Merck Questioned about Aggressive Vioxx Sales Tactics
May 9th, 2005 • Posted in: NewsWASHINGTON
The U.S. House of Representatives last week continued to hold hearings on whether drug maker Merck hid dangers when marketing its popular painkiller Vioxx, which was pulled from store shelves last year after being linked to an increased risk for heart attacks.
The House Government Reform Committee questioned the company’s aggressive pursuit of Vioxx sales despite internal concerns about the drug’s dangers.
Even after a Merck study found a fivefold increase in heart attacks and strokes for Vioxx patients compared to patients taking a competitor’s product, the company put a full-court press on physicians, instructing its sales force to use materials with less worrying figures and avoid discussions of the study, according to press reports.
More than 100 million Vioxx prescriptions pulled in $2 billion in annual sales, with the vast majority of prescriptions being written while Merck was downplaying safety concerns, reported the Los Angeles Times.
Last week, Dennis Erb, Merck’s vice president in charge of regulatory issues, defended the company’s tactics, saying its marketing materials complied with regulatory requirements.

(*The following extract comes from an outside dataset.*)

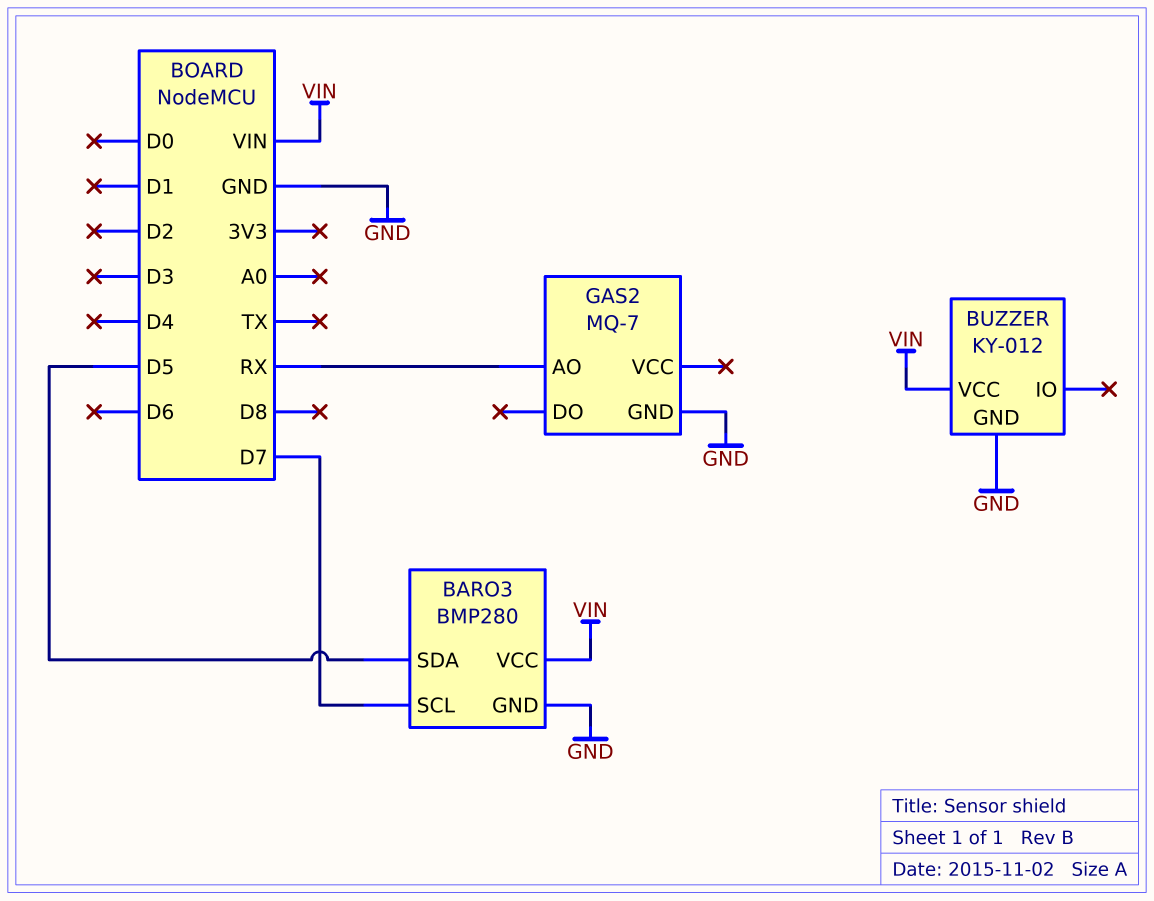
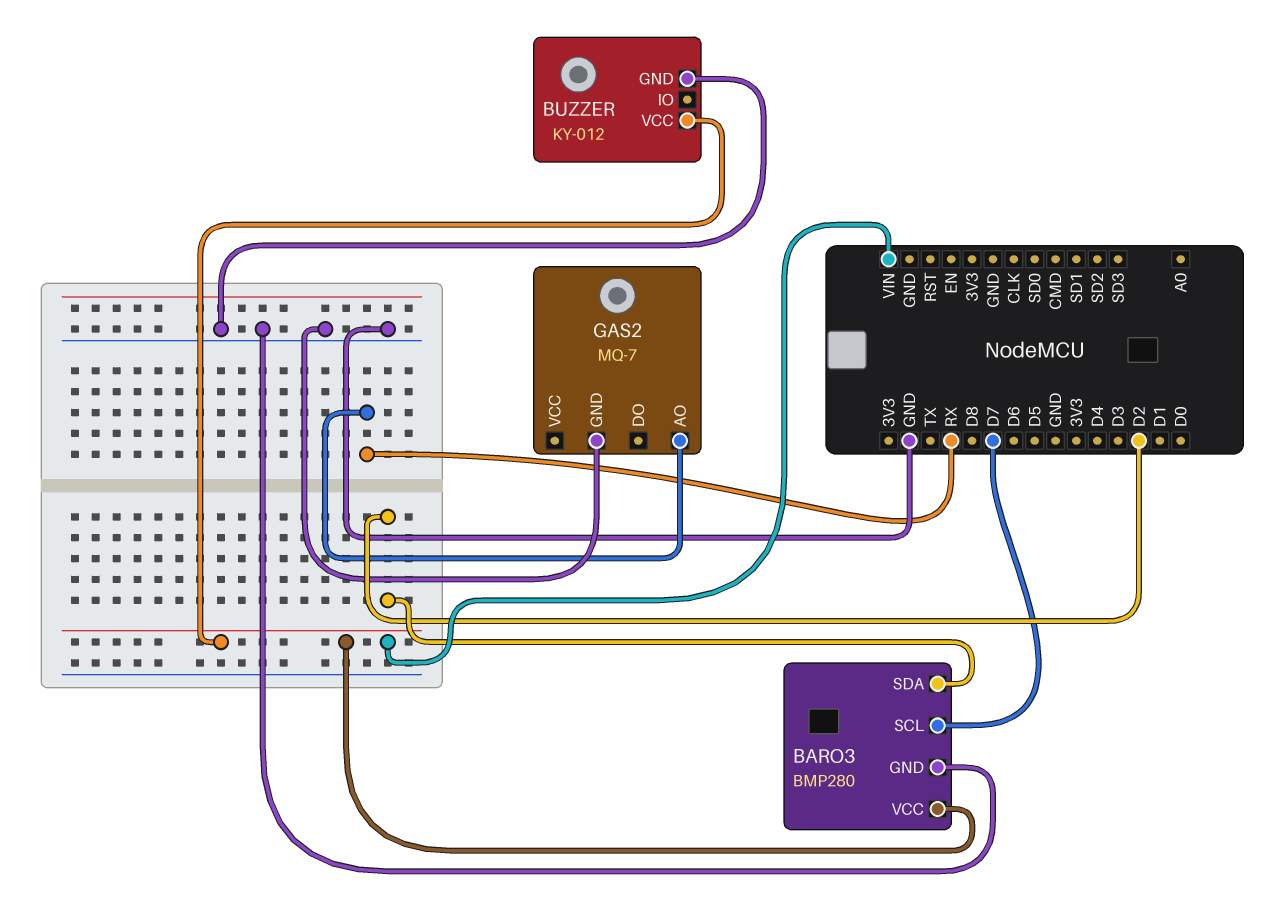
BARO3 pin SDA: D5 -> D2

“We believe Merck acted appropriately and responsibly to extensively study Vioxx after it was approved,” Erb told House committee members. “And we promptly disclosed the results of these studies to the FDA, physicians, the scientific community, and the media.”
Lawmakers said that while Merck indeed did disclose results to the FDA, it was less forthcoming with physicians pushed to prescribe the medicine — training sales reps to skirt discussions about Vioxx’s dangers, tucking away worrisome results in fine print, and aggregating study results to soften starker findings.

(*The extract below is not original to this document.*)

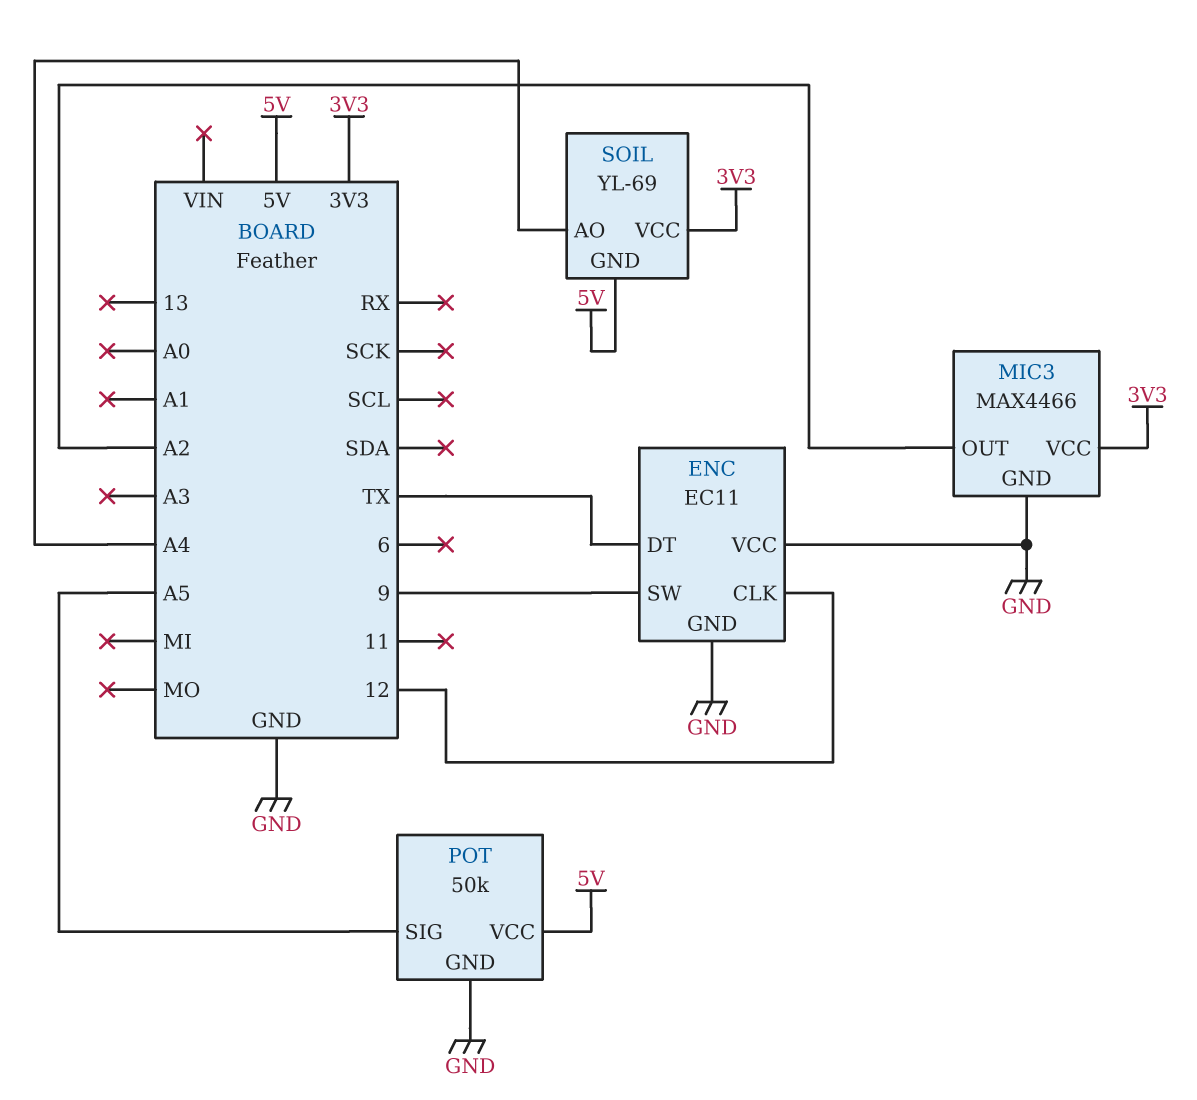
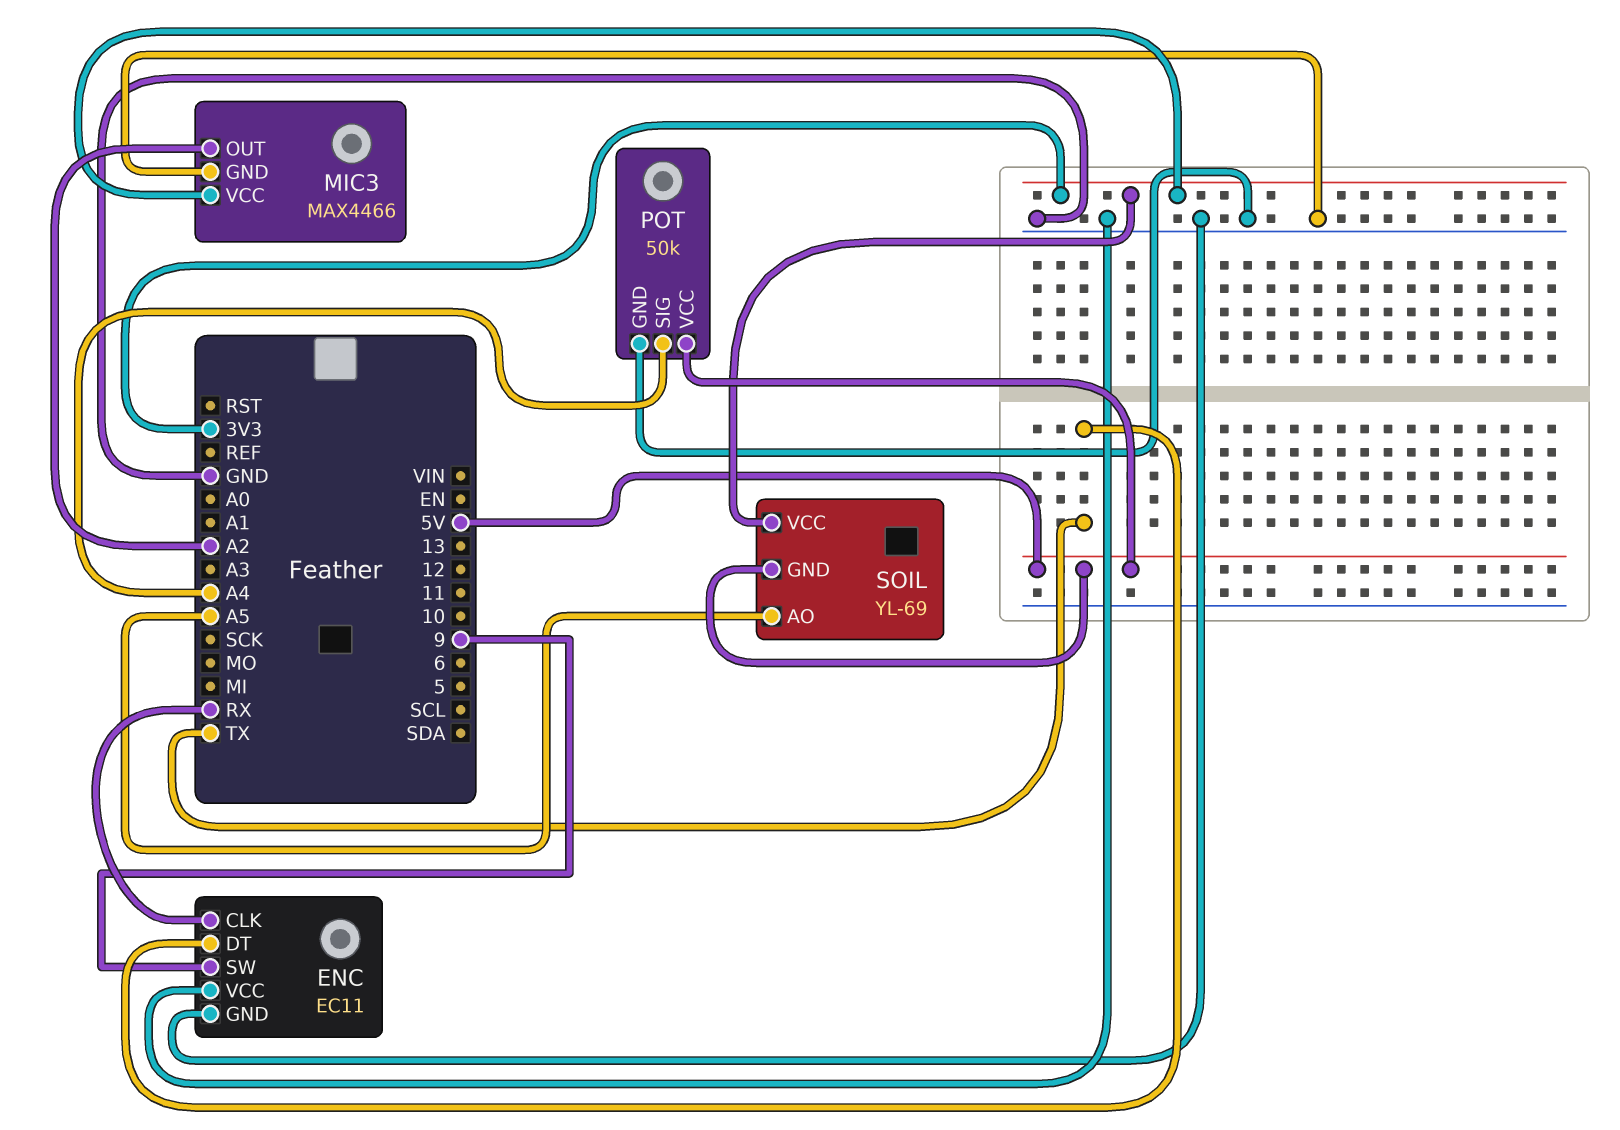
ENC pin CLK: 12 -> RX
POT pin SIG: A5 -> A4
SOIL pin AO: A4 -> A5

“The real question we want to know is, can we trust you?” said Rep. Mark Souder (R-Ind.), according to the New York Times.
“Merck’s sales representatives were trained to sell as if lives depended on it,” added Rep. Henry Waxman (D-Calif.). “Ultimately, their message may have cost lives.”
Merck, which voluntarily pulled Vioxx from the market last year, is considering returning the product to store shelves. Before it does so, it is trying to determine what label warnings will be required, noted the Times.
In other news, Merck chief executive Raymond Gilmartin last week stepped down ten months ahead of schedule. The company’s head of manufacturing, Richard Clark, will assume the reins following a six-month search that failed to find a better candidate from outside the company, noted the Times.